> [Goal of the exercise] Nothing but the line with "Community Login" and the lines after it should appear, each retyped exactly as in the listing.

> [Exercise material]
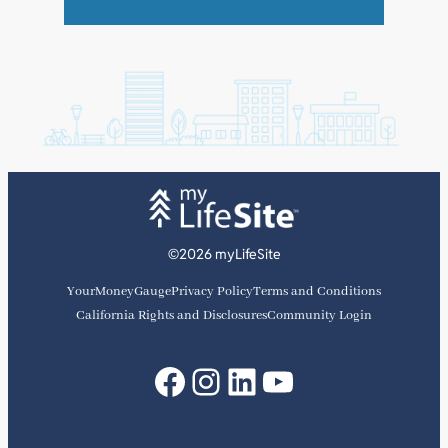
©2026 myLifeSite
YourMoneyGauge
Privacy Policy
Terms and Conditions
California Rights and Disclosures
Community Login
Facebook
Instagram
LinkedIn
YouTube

> [Exercise result]
Community Login
Facebook
Instagram
LinkedIn
YouTube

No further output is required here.